Your task: Omit the images, then print each record below exactly as it reads.

──────── Data shown

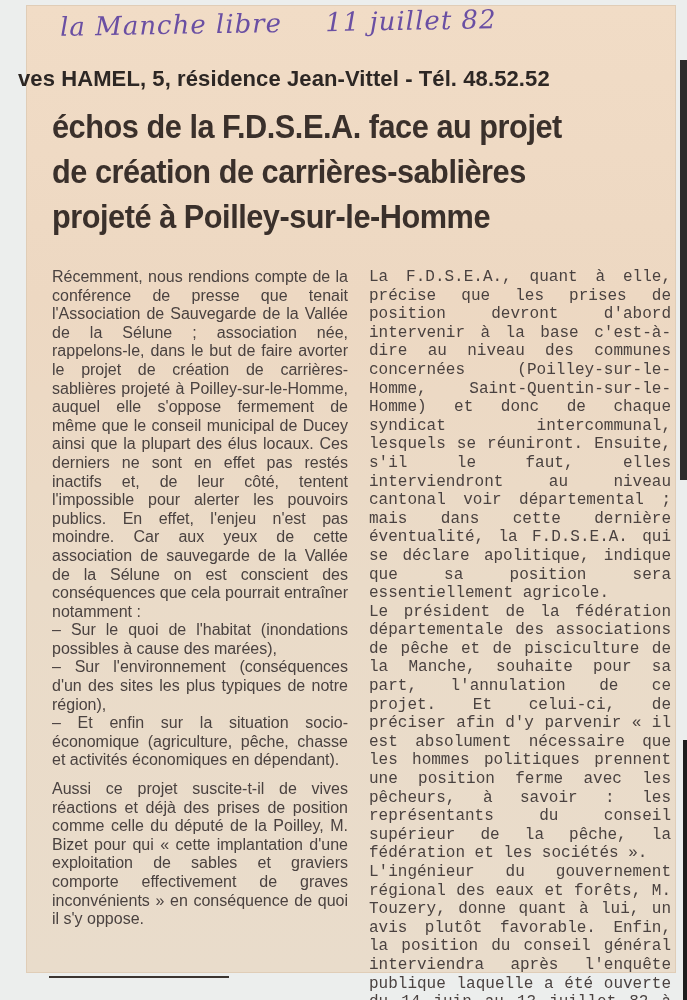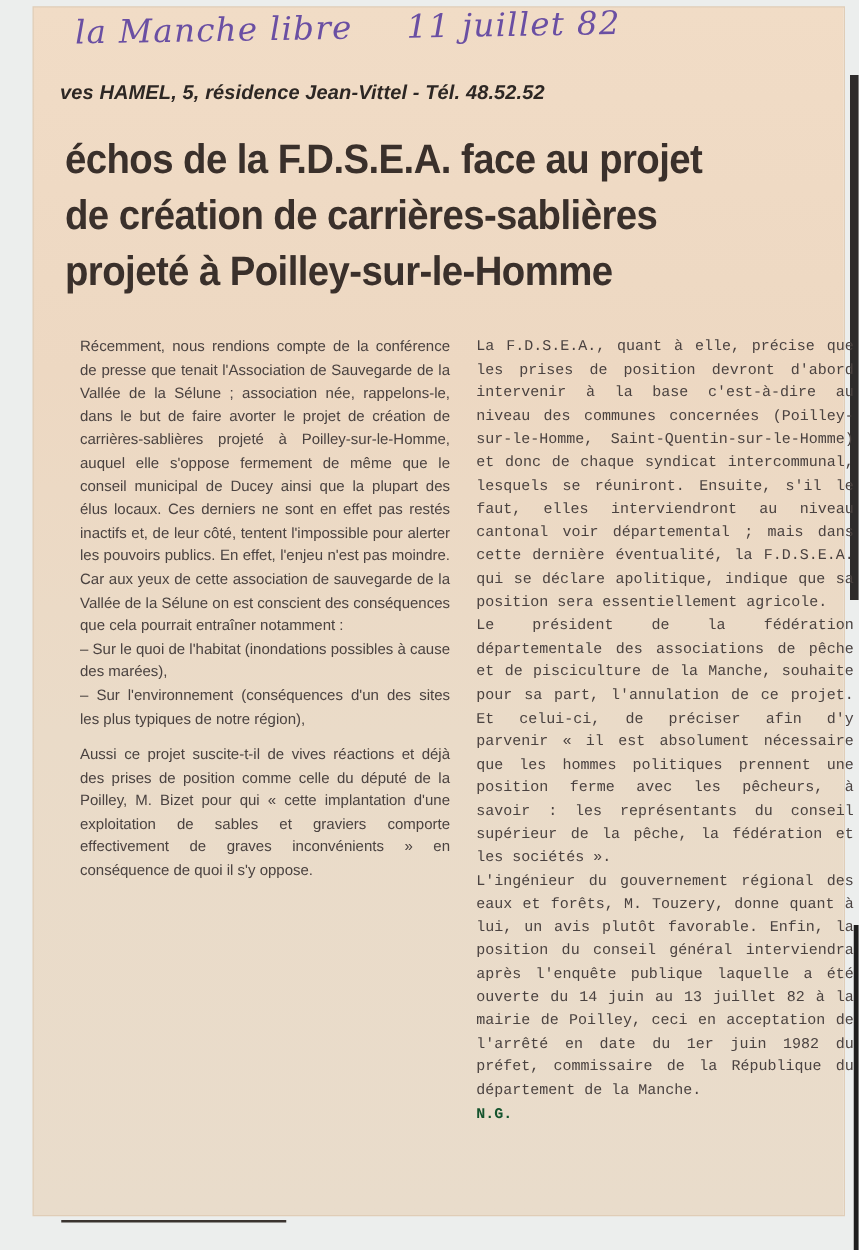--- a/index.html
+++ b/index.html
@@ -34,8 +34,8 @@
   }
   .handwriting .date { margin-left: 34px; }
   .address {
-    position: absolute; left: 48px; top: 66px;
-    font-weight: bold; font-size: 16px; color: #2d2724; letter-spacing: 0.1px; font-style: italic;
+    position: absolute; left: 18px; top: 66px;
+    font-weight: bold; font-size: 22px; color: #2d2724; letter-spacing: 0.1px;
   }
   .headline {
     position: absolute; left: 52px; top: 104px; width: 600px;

────────────────

Written reply:
--- a/index.html
+++ b/index.html
@@ -34,8 +34,8 @@
   }
   .handwriting .date { margin-left: 34px; }
   .address {
-    position: absolute; left: 48px; top: 66px;
-    font-weight: bold; font-size: 16px; color: #2d2724; letter-spacing: 0.1px; font-style: italic;
+    position: absolute; left: 18px; top: 66px;
+    font-weight: bold; font-size: 22px; color: #2d2724; letter-spacing: 0.1px;
   }
   .headline {
     position: absolute; left: 52px; top: 104px; width: 600px;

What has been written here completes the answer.